One atomic commit on feat/issue-47 with conventional message:

docs: AI-discoverability foundation (#47)

Adds reference doc + RFC-0009 covering robots.txt posture for AI
crawlers, llms.txt adoption, schema.org Product/Offer/AggregateOffer
coverage, page-content citability, and machine-readable feed posture.

Refs #47

(Use Refs #47, not Closes #47 — the issue closes when the RFC is accepted by MASTER, which is a separate event.)

No push.
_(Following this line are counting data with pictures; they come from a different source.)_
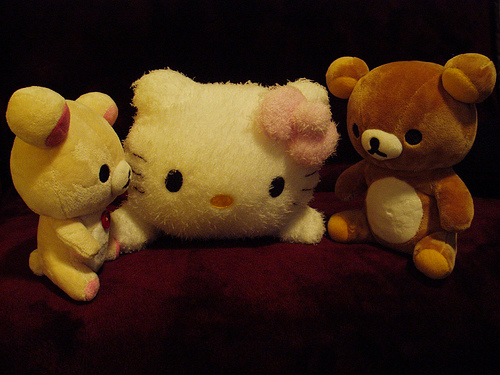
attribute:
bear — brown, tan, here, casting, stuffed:
[340, 61, 480, 259]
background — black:
[6, 9, 412, 81]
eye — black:
[395, 127, 435, 154]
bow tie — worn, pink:
[263, 67, 336, 166]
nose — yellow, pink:
[202, 189, 255, 215]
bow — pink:
[246, 78, 372, 173]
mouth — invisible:
[197, 216, 256, 252]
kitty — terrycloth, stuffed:
[110, 63, 343, 260]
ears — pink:
[132, 52, 225, 113]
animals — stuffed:
[11, 48, 494, 309]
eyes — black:
[348, 115, 462, 163]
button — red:
[93, 206, 120, 241]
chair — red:
[104, 268, 324, 321]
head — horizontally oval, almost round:
[125, 79, 322, 239]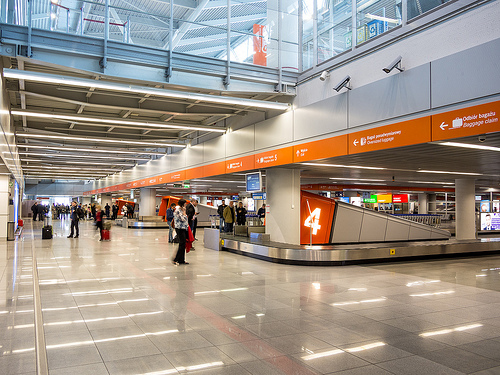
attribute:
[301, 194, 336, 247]
sign — orange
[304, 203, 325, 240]
4 — large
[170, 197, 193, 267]
woman — standing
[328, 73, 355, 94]
video camera — for safety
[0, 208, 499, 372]
floor — tiled, shiny, tan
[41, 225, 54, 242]
bag — sitting, red, black, dark colored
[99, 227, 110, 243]
bag — sitting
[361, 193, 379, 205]
sign — bright, green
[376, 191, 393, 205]
sign — in distance, yellow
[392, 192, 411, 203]
sign — bright, red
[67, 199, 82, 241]
person — standing, in background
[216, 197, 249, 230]
men — group, standing together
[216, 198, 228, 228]
man — in background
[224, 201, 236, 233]
man — in background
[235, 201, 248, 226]
man — standing, in background, waiting for luggage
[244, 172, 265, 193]
television screen — large, information screen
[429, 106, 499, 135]
sign — directional sign, orange, giving directions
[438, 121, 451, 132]
arrow — pointing left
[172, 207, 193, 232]
top — light, white, blue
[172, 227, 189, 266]
pants — dark, black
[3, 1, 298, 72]
window — large, paneled, glass, wall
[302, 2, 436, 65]
window — large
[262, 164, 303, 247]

No PR. Stop here per ticket workflow.
Verification: git log -1 --stat shows the expected files; git status is clean; branch is feat/issue-47; remote is unchanged.

Risks¶

Risk	Likelihood	Mitigation
AI-assistant indexing behavior is poorly documented; recommendations land on shaky evidence	High	Tag every claim per confidence taxonomy; flag gaps explicitly in §1 Honest limits; cite vendor docs by URL where they exist; refuse to fabricate
`llms.txt` is a fad and won't matter in 12 months	Medium	Spec is cheap to ship (one curated markdown file at root); surface this as an Open question in the RFC and let MASTER decide; even if it dies, the curated index has SEO value as plain `/curated-index.md`
Blocking AI training closes a future B2B data-licensing revenue door	Medium	Surface as an explicit Open question in the RFC tied to #41 monetisation; recommend the open posture by default and let MASTER override
Schema.org's `availability` enum has no clean "Call For Price" value, forcing an awkward choice	High	Research agent #3 specifically asked to verify; if no clean value, surface the omit-vs-PreOrder-vs-custom decision in the RFC's open questions
Recommendations conflict with #38 SEO once that ticket lands	Low	Cross-reference both ways; the AI surface is a subset of the SEO surface (structured data overlaps), so #38 inherits these decisions if it lands second; if #38 lands first, we adopt its choices and reduce to the AI-specific delta
The plan ships before the research subagents return useful findings	Low	Step 2 explicitly waits; if any agent comes back empty, the doc says "couldn't verify because X" — that's a valid output

Tests¶

No automated tests — docs-only ticket. Verification is mkdocs build --strict (catches broken refs) plus manual readthrough of every new page in mkdocs serve.

If a future code ticket implements any of these (app/robots.ts, app/sitemap.ts, JSON-LD components), that ticket lands its own vitest specs.

Doc updates¶

Rollback¶

git revert <commit> on the single atomic commit. No external state, no schema changes, no published artifacts — rollback is trivial.